Monday's HOT MIC

Monday's HOT MIC

This is a headline on Mediaite right now:

Executive at TheBlaze: If the Truth Can’t Be Profitable ‘We Will Shut Down’

Here's more from the article:

The two went on to discuss the synchronicity between Beck and TheBlaze, and how it factored into their mutual business interests over the years. The conversation eventually arrived at an essay Schreiber recently wrote where he discussed how success for news sources is traditionally defined by their ability to identify the truth.

As Ziegler and Schreiber continued to talk about how objective newscasting has taken a backseat to opinion programming, the latter said TheBlaze will shut down before the outlet goes down that road.

“If we find ourselves in the position that the only way we can be successful financially is to manipulate the audience, we will shut down TheBlaze,” Schreiber said.

Ziegler snarked that that inevitability might not be far away, and Schreiber responded by saying too much of the media focuses on sensationalism and keeping their audiences happy. Schreiber also argued that TheBlaze tries to focus on educating viewers and presenting useful information instead.

I would posit that once you take on the posture that you are "educating" your audience, you are attempting to manipulate it, however subtly.

Honestly, objective, truthful news reporting hasn't been the focus of the MSM for so long that it may be almost unrecognizable to the general public. Conservative opinion sites find audiences in people who long ago grew weary of the feigned objectivity of America's major news organizations. They like knowing that a writer or on-air personality leans in a definite political direction. That's not to say they don't want news, but news can be presented by someone with a definite bias. For example, when I write about the problems with government health care from a conservative perspective, my opinion doesn't change the objective facts. The numbers are real, and anyone is free to agree or disagree with my assessment of what they need.

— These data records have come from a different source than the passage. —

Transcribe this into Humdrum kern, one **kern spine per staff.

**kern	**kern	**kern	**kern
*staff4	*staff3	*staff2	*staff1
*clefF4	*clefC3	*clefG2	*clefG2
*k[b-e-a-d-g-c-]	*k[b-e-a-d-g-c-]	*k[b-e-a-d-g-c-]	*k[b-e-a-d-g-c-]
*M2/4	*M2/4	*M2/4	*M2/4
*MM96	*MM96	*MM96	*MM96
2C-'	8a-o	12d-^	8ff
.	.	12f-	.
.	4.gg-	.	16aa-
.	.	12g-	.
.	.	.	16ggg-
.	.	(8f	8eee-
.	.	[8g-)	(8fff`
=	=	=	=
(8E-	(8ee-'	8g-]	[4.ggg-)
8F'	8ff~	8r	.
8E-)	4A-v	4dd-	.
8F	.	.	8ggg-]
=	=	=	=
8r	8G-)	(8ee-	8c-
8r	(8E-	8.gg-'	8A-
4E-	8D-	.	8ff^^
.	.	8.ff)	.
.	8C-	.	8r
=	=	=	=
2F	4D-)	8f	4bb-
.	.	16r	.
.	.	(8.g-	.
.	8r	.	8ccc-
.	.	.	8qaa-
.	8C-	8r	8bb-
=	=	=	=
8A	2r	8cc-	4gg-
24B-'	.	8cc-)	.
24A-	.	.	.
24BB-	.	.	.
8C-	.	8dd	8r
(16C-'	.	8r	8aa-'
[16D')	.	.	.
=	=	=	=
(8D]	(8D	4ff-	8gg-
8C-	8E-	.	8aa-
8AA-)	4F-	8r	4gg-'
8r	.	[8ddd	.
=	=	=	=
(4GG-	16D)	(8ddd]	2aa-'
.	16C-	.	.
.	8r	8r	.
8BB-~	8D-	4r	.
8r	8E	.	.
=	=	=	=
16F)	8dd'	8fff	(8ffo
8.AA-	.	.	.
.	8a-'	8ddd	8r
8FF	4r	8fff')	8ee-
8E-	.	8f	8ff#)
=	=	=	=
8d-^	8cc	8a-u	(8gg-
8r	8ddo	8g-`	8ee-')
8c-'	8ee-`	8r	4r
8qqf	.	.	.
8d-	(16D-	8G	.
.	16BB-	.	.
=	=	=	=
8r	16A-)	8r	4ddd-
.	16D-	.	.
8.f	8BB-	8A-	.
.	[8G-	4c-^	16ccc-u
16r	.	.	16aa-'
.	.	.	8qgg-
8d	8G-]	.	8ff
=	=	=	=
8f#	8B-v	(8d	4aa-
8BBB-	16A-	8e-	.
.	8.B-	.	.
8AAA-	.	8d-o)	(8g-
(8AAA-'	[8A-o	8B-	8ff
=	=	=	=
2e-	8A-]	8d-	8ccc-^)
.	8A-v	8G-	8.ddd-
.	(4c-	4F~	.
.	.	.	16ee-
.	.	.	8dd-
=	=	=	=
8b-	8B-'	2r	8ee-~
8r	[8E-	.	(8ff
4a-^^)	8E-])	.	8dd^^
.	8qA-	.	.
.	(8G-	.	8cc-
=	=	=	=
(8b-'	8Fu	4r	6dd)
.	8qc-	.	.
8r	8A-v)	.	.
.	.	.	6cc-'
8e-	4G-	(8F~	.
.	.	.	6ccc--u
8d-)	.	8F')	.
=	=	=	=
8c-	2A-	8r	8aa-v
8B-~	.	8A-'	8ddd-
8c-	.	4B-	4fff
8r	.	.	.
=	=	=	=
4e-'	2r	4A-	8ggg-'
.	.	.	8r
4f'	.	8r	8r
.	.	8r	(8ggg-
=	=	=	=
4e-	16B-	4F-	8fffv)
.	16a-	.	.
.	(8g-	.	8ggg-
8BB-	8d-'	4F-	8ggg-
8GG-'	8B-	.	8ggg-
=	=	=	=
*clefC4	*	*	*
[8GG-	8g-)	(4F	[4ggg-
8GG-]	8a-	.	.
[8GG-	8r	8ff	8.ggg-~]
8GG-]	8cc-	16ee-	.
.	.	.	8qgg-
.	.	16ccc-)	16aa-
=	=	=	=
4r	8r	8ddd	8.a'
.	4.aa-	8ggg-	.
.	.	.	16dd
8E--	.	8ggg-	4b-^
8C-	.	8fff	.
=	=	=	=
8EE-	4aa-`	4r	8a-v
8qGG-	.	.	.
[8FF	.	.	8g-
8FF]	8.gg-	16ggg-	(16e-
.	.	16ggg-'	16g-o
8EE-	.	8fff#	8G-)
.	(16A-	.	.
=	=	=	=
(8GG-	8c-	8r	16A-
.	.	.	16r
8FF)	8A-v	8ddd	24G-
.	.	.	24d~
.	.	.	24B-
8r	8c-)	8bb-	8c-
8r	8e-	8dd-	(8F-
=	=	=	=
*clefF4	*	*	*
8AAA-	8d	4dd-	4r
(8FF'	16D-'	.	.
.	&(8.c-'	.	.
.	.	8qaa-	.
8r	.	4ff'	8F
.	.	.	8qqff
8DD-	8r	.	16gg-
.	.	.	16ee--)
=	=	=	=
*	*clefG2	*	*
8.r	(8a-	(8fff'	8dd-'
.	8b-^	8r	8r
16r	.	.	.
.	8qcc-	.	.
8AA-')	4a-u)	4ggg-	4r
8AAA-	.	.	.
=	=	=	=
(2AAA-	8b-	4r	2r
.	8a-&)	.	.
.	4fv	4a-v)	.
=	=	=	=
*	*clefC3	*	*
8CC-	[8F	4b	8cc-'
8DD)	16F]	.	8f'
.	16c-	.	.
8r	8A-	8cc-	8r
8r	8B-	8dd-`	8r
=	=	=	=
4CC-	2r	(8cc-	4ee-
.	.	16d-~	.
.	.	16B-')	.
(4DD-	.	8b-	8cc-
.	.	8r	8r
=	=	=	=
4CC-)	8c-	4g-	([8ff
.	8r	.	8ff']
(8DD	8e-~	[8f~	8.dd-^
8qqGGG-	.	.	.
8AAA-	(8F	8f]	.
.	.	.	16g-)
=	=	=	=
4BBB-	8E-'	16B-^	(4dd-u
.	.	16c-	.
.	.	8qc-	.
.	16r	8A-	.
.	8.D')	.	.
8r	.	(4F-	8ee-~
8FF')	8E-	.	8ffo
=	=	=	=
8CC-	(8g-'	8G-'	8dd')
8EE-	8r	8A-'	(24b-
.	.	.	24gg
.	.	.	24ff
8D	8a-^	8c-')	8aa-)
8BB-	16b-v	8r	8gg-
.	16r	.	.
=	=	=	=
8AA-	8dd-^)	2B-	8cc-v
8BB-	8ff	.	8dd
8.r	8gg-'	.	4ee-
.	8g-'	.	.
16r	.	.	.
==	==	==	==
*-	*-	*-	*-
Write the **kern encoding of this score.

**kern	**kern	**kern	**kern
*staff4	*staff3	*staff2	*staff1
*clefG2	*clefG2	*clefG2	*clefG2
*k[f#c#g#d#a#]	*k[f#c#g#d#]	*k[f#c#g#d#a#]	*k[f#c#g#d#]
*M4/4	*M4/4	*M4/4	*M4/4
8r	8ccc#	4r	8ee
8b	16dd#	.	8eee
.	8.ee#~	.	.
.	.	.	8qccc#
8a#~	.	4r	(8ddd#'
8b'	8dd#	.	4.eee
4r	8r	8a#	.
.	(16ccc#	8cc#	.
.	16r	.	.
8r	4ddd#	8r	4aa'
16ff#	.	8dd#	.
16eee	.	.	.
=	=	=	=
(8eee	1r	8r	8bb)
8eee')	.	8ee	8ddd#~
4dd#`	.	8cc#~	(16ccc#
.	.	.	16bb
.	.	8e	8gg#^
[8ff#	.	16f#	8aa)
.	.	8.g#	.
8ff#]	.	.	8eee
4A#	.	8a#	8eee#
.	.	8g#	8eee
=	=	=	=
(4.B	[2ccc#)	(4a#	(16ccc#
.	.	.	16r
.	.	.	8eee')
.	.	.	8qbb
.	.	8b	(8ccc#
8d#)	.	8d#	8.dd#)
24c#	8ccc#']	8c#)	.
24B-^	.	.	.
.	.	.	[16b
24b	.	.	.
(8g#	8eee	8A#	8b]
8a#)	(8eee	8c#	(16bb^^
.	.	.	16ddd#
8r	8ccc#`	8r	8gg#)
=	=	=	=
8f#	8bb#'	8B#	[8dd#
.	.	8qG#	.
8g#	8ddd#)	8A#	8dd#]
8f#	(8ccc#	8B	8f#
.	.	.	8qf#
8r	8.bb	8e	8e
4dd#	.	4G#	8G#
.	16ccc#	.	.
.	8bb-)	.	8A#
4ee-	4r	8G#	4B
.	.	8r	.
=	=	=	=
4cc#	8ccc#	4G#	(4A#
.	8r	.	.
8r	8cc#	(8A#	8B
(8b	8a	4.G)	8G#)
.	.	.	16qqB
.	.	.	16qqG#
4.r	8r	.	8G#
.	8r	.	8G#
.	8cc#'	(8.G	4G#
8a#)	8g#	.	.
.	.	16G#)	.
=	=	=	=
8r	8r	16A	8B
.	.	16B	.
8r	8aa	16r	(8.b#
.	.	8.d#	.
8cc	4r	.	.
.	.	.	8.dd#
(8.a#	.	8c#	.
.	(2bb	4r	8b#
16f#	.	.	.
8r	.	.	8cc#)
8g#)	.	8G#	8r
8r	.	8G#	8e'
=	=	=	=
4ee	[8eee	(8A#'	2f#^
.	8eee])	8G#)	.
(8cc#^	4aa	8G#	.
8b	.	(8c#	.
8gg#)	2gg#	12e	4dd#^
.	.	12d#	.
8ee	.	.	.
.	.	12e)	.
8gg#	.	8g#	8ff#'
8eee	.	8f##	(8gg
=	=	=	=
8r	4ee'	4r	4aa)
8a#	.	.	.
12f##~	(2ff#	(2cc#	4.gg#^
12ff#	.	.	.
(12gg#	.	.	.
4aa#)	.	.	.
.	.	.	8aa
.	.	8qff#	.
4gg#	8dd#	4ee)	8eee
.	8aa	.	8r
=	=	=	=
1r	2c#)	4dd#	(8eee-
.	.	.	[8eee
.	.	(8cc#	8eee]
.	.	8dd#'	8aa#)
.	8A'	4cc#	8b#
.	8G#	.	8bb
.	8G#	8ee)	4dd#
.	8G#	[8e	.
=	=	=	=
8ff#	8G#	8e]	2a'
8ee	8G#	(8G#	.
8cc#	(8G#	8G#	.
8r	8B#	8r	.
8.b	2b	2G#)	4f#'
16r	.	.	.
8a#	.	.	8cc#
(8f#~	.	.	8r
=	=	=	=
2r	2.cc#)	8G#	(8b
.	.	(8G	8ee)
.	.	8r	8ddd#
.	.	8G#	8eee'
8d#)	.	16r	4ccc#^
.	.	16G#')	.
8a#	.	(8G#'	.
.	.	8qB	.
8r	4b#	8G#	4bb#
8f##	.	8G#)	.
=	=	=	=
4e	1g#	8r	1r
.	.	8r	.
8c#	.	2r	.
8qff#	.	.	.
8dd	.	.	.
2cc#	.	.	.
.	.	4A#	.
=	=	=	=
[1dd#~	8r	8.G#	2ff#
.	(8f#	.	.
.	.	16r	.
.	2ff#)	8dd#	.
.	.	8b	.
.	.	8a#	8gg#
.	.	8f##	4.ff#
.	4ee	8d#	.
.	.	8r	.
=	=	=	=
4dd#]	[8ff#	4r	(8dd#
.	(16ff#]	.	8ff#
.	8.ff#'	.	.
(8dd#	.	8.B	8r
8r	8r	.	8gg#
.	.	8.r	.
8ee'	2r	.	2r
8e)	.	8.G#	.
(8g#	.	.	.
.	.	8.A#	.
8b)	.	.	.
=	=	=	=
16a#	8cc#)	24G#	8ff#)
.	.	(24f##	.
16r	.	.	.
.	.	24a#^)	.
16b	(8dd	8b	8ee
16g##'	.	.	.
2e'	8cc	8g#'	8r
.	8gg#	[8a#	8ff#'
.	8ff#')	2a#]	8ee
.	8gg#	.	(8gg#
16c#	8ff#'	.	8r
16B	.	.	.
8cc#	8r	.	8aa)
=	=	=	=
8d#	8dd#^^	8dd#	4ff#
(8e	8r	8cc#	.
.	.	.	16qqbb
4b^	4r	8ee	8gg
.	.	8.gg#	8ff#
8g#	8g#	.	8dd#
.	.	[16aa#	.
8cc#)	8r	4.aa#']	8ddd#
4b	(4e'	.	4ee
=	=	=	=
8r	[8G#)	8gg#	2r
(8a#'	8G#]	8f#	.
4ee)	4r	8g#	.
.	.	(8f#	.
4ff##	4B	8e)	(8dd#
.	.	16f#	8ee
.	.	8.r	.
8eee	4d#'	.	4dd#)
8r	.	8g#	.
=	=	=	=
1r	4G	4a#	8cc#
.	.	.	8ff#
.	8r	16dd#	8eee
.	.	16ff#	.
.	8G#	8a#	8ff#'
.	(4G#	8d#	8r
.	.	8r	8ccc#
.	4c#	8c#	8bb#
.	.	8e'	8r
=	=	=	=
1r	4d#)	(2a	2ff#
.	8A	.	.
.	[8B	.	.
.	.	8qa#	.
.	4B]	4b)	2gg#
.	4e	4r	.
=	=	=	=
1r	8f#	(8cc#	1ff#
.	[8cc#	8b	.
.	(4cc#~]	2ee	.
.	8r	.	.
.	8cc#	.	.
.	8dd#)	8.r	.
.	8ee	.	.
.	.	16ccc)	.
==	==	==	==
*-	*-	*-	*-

As a professional entertainer, I learned early on that it's about what the audience wants, and not what I want. I don't write jokes or columns for myself. Any individual or business that depends upon an audience ultimately does have to understand this if they want to continue what they are doing.

There is definitely a market for "useful information," but there is also a lot of competition out there. It has to be presented in a way that will stand out and keep an audience coming back for more.